Often annotations are ambiguous, which can be useful, but most likely should be avoided. In our case the title and Person annotations overlap at the token Providence. As for these overlapping annotations, which we want to get rid of, we simply click on the refering annotation in the list on the right panel and the corresponding annotation in the text column and wait till the annotation window appears:

Screenshot 6: Annotation window

Now we can delete the annotation and exclude the overlapping Person annotation by clicking on the little pen with the smaller red cross on the left side of the annotation window. Among others you can adjust parameters, as the string or type of annotation or add a parameter yourself.

By checking the text for annotation failures, we observe a missing person annotation of the person's name “Miss Watson”:

Screenshot 7: Missing annotation

In order to add the annotation we have to select the words and wait for a new annotation window to appear. Now we can select the predefined type “person” out of the select box and adjust all other parameters according to our needs. The result should look like this:

Screenshot 8: Add annotation

After adjusting all annotations we can extract the information out of the Annotations list and formulate an adequate analysis depending on your research question or hypothesis.

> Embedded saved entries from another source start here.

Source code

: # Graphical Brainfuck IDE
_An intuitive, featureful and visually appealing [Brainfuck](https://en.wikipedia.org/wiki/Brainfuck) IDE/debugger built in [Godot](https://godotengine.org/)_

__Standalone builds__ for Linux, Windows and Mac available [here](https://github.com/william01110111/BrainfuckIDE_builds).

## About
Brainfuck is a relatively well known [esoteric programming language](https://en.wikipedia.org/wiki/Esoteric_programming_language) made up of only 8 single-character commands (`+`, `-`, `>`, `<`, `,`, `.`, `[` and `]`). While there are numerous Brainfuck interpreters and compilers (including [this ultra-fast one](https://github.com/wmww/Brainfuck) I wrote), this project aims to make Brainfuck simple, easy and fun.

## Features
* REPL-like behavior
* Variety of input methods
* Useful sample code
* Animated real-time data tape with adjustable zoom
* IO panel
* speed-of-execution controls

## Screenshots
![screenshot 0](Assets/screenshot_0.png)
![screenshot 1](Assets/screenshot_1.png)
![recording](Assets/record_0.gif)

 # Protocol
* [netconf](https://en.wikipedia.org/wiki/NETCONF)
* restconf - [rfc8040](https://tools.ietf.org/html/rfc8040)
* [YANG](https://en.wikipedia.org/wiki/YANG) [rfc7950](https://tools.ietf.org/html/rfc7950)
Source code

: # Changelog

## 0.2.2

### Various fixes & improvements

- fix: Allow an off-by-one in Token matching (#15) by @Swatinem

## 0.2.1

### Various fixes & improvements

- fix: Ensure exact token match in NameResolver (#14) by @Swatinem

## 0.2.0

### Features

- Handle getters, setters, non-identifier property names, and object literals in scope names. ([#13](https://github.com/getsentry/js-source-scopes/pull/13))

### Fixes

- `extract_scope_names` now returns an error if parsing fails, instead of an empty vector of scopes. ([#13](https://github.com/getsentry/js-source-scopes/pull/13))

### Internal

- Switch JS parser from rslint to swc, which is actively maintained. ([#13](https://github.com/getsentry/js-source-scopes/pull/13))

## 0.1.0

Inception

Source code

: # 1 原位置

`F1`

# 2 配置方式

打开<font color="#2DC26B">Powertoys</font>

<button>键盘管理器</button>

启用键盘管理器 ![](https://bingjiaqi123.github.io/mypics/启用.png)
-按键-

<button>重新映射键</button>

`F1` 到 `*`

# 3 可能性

Of course this tutorial could only be a peak into the functionalities of the Gate framework, as its usage and usefulness highly depends on the research question of interest. For further information on how to further use Gate, please read the exhaustive documentation online.

References

%BIBTEX{topic=“LinguisticsReferences” select=“keywords : 'Gate'” sort=“author” rev=“off” errors=“off”}%

1 This document is based on the tutorial of Marcus Rohrbach (2008), which it updates and extends in terms of usability and recent developments for GATE.

2 If you do enter the Processing Resources in incorrect order you will definitely end up with processing errors, as each element in the sequence expects.